# Univariate Analysis

In this notebook, we will conduct a univariate analysis of the sleep patterns dataset. We will review the distribution of both categorical and numerical variables individually to understand their characteristics.

In [1]:
# Import necessary libraries
import pandas as pd
import matplotlib.pyplot as plt
import seaborn as sns

# Set visualisation style
sns.set(style='whitegrid')

In [2]:
# Load the cleaned dataset
data = pd.read_csv('../data/processed/sleep_cleaned.csv')

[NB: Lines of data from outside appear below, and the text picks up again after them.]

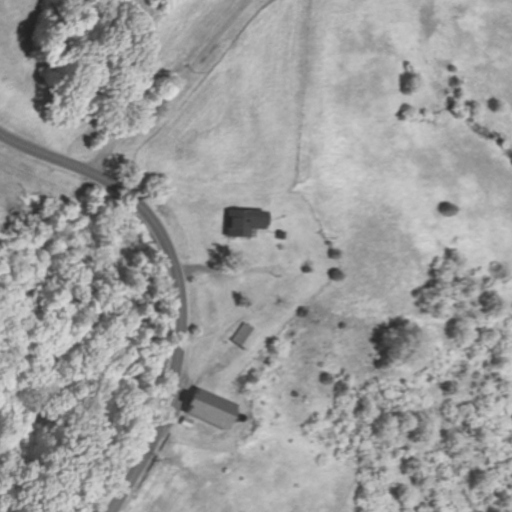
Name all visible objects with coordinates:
road: (170, 88)
building: (43, 205)
building: (238, 222)
building: (241, 222)
building: (276, 235)
building: (303, 269)
road: (176, 282)
building: (243, 335)
building: (241, 337)
building: (206, 407)
building: (202, 408)
building: (184, 421)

# Display the first few rows of the dataset
data.head()

In [3]:
# Univariate analysis of categorical variables
categorical_vars = data.select_dtypes(include=['object']).columns

for var in categorical_vars:
    plt.figure(figsize=(10, 5))
    sns.countplot(data[var])
    plt.title(f'Distribution of {var}')
    plt.xticks(rotation=45)
    plt.show()

In [4]:
# Univariate analysis of numerical variables
numerical_vars = data.select_dtypes(include=['float64', 'int64']).columns

for var in numerical_vars:
    plt.figure(figsize=(10, 5))
    sns.histplot(data[var], bins=30, kde=True)
    plt.title(f'Distribution of {var}')
    plt.xlabel(var)
    plt.ylabel('Frequency')
    plt.show()

## Conclusions

In this univariate analysis, we have visualized the distributions of both categorical and numerical variables. 
This helps us understand the characteristics of each variable, identify any potential issues such as skewness or outliers, and provides insights into the overall dataset structure.